_Ejercicio_. Transcribe de principio a fin, sin ningún cambio, el texto sobre Longyearbyen.

A causa de su naturaleza extrema, Longyearbyen cada vez atrae a más viajeros aventureros, de los cuales pocos coincidirían con uno de los primeros exploradores cuya frase está registrada en el museo local:

Naturaleza en estado puro

“Este lugar está abandonado por Dios y también tendría que haber sido abandonado por el hombre hace tiempo”.

A primera hora de la tarde de este día de finales de octubre, el sol ya ha desaparecido y el cielo tiene un color gris acero. Y hace un frío que pela. “Es el comienzo de lo que llamamos la noche polar”, explica Barlien. En una semana, aproximadamente, el sol desaparecerá completamente y no volverá a aparecer hasta el 8 de marzo.

No tardo mucho en descubrir que Longyearbyen, como cualquier otro pueblo fronterizo, cuenta con un montón de atractivos e interesantes personajes. Caminando por la calle principal me siento atraído por un aroma acre que sale de un antiguo camión militar estadounidense convertido en cocina de campo pintado de rojo.

En la cafetería cercana, Fruane, me encuentro con Mark Sabbatini, periodista estadounidense al que le atrajo Longyearbyen por la oportunidad que representaba de realizar su sueño de poner en marcha y dirigir su propio diario, Icepeople, “el periódico alternativo más septentrional del mundo.” Lo hizo en 2009 y dice que desde entonces no ha mirado atrás.

La mitad de los residentes del pueblo depende de la industria minera para vivir. Hay dos minas operativas, explotadas ambas por la empresa noruega Store Norsk Spitsbergen Kulkompani. Los sueldos son generosos. Los mineros pueden ganar unos 63.000 euros por año, mientras los experimentados profesores ganan cerca de 50.000 euros. Pero la verdura cuesta aproximadamente un 20 por ciento más que en el comercio más caro del continente.

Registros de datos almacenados
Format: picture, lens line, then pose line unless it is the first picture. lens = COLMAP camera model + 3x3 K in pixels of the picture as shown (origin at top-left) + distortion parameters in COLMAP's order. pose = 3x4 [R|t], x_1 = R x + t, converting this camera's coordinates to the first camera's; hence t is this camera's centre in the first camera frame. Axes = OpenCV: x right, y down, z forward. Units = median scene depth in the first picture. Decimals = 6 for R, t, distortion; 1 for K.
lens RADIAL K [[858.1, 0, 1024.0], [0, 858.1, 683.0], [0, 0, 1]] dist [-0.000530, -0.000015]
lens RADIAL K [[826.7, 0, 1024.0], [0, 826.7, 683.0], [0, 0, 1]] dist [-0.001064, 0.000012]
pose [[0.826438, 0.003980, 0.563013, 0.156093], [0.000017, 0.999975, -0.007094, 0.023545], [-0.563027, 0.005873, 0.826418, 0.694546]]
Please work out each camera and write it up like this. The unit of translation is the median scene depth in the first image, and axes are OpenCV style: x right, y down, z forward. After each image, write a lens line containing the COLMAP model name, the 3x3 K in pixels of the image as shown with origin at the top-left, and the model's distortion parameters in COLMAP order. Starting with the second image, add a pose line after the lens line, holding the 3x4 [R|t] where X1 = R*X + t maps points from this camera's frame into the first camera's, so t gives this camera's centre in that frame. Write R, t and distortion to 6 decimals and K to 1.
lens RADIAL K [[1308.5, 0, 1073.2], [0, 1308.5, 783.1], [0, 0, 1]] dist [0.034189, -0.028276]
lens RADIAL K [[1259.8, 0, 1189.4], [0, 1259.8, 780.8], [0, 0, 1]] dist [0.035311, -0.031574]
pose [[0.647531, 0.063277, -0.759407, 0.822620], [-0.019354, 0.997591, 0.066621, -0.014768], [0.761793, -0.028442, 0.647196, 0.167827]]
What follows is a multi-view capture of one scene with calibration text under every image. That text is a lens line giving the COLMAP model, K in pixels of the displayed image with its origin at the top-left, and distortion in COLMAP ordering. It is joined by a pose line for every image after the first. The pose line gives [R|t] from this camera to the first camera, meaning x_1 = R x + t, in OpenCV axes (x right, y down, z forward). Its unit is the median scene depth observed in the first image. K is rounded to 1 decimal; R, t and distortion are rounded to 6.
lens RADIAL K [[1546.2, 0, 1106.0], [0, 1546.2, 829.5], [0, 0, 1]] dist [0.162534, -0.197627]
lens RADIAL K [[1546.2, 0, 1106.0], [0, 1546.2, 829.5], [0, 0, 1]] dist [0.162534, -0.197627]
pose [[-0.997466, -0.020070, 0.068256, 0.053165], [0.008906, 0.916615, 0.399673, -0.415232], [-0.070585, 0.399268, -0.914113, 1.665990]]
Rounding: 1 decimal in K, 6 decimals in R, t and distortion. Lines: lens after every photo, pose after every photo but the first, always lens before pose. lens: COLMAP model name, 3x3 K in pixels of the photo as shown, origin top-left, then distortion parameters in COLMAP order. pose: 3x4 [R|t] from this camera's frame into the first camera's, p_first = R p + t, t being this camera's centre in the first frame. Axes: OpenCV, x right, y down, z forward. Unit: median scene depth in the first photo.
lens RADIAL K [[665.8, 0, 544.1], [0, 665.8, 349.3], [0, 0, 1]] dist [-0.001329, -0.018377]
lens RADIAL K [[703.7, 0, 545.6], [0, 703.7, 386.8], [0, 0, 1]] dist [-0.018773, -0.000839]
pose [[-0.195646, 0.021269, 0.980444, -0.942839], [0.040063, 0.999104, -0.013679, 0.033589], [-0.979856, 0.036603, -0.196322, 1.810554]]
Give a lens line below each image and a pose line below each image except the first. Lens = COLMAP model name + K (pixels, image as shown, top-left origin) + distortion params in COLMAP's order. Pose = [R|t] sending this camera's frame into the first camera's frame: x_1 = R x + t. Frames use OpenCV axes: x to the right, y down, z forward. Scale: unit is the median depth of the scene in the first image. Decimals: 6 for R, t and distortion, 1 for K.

_Respuesta_.
A causa de su naturaleza extrema, Longyearbyen cada vez atrae a más viajeros aventureros, de los cuales pocos coincidirían con uno de los primeros exploradores cuya frase está registrada en el museo local:

Naturaleza en estado puro

“Este lugar está abandonado por Dios y también tendría que haber sido abandonado por el hombre hace tiempo”.

A primera hora de la tarde de este día de finales de octubre, el sol ya ha desaparecido y el cielo tiene un color gris acero. Y hace un frío que pela. “Es el comienzo de lo que llamamos la noche polar”, explica Barlien. En una semana, aproximadamente, el sol desaparecerá completamente y no volverá a aparecer hasta el 8 de marzo.

No tardo mucho en descubrir que Longyearbyen, como cualquier otro pueblo fronterizo, cuenta con un montón de atractivos e interesantes personajes. Caminando por la calle principal me siento atraído por un aroma acre que sale de un antiguo camión militar estadounidense convertido en cocina de campo pintado de rojo.

En la cafetería cercana, Fruane, me encuentro con Mark Sabbatini, periodista estadounidense al que le atrajo Longyearbyen por la oportunidad que representaba de realizar su sueño de poner en marcha y dirigir su propio diario, Icepeople, “el periódico alternativo más septentrional del mundo.” Lo hizo en 2009 y dice que desde entonces no ha mirado atrás.

La mitad de los residentes del pueblo depende de la industria minera para vivir. Hay dos minas operativas, explotadas ambas por la empresa noruega Store Norsk Spitsbergen Kulkompani. Los sueldos son generosos. Los mineros pueden ganar unos 63.000 euros por año, mientras los experimentados profesores ganan cerca de 50.000 euros. Pero la verdura cuesta aproximadamente un 20 por ciento más que en el comercio más caro del continente.